● EXTRACTED RECORDS

______

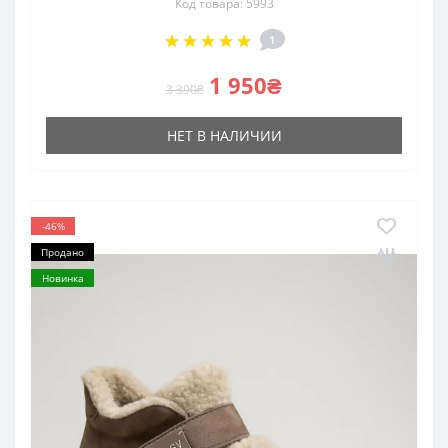
Код товара: 5993
1
1 950₴
3 390₴
НЕТ В НАЛИЧИИ
-46%
Продано
Новинка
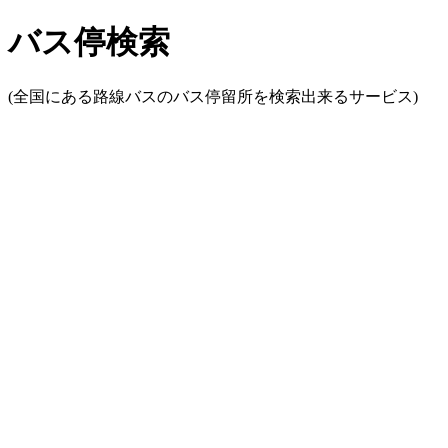
バス停検索
(全国にある路線バスのバス停留所を検索出来るサービス)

______

● EXERCISE
Give all the entries again exactly, dropping each picture.

● ANSWER SECTION
Код товара: 5993
1
1 950₴
3 390₴
НЕТ В НАЛИЧИИ
-46%
Продано
Новинка
バス停検索
(全国にある路線バスのバス停留所を検索出来るサービス)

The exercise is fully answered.